By Sunday, the case had widened from a homicide inquiry into a broader examination of policing, licensing and public safety. Ukraine’s security service, the SBU, said the killings were being investigated as a terrorist act. Klymenko said the attacker’s mental state appeared unstable and that investigators would examine how he obtained the medical certificates needed to renew his permit. Ukrainian media, quoting the interior minister, said the man renewed that permit in December 2025 after submitting a medical certificate. The police response also came under pressure after video spread online showing patrol officers running from the scene. Reuters said Yevhen Zhukov, the head of Ukraine’s Patrol Police, resigned Sunday after the footage circulated widely. Klymenko called the officers’ behavior “a disgrace to the entire system” and said investigators would also review decisions made by their superiors. Because the suspect was killed during the assault, there is no immediate criminal case against a living defendant, but the official investigations now reach far beyond the dead gunman.

The consequences were still unfolding a day later. Klitschko said eight people remained hospitalized, including a child in moderate condition, while one adult was in critical condition and others were being treated for serious injuries. The attack also reopened debate inside Ukraine about civilian access to firearms for self-defense, an issue Klymenko raised publicly as he questioned how the shooter passed the medical review required to keep his permit.
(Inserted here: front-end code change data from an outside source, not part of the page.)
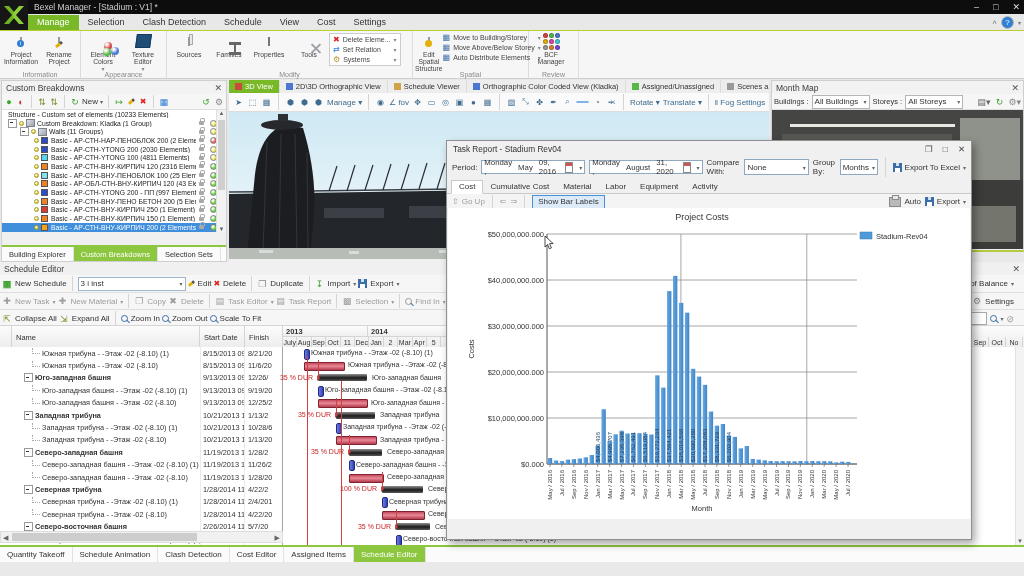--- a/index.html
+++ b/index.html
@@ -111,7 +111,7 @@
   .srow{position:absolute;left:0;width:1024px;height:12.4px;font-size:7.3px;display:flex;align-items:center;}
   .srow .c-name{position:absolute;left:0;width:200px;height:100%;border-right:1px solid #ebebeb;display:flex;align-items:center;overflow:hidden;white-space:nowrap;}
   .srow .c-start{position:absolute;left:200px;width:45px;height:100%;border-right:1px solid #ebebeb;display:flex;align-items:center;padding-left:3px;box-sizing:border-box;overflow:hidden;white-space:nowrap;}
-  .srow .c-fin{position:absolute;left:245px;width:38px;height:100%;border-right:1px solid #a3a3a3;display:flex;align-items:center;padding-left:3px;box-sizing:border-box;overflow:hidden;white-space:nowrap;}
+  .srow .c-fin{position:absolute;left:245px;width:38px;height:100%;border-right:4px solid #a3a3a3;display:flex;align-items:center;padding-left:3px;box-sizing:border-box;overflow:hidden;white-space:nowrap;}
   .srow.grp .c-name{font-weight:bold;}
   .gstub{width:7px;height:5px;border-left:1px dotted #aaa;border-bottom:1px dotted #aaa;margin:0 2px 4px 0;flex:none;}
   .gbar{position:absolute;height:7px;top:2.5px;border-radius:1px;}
For now, though, the central questions remain narrow and concrete. Investigators are expected to focus on forensic findings from the apartment fire and shooting scene, witness statements, digital evidence, the path of the weapon through the permit system and the internal review of police actions during the first minutes of the attack. Officials have promised to make verified facts public, but many of the basic motives behind the shooting remain unknown.

As of Sunday night, the supermarket was still closed, the wounded were still being treated and investigators had not announced a motive or publicly released a full account of how the attack unfolded from the apartment fire to the final police assault. The next public milestones are expected to be findings from the terrorism case, the police review and the firearms permit inquiry.

Author note: Last updated April 19, 2026.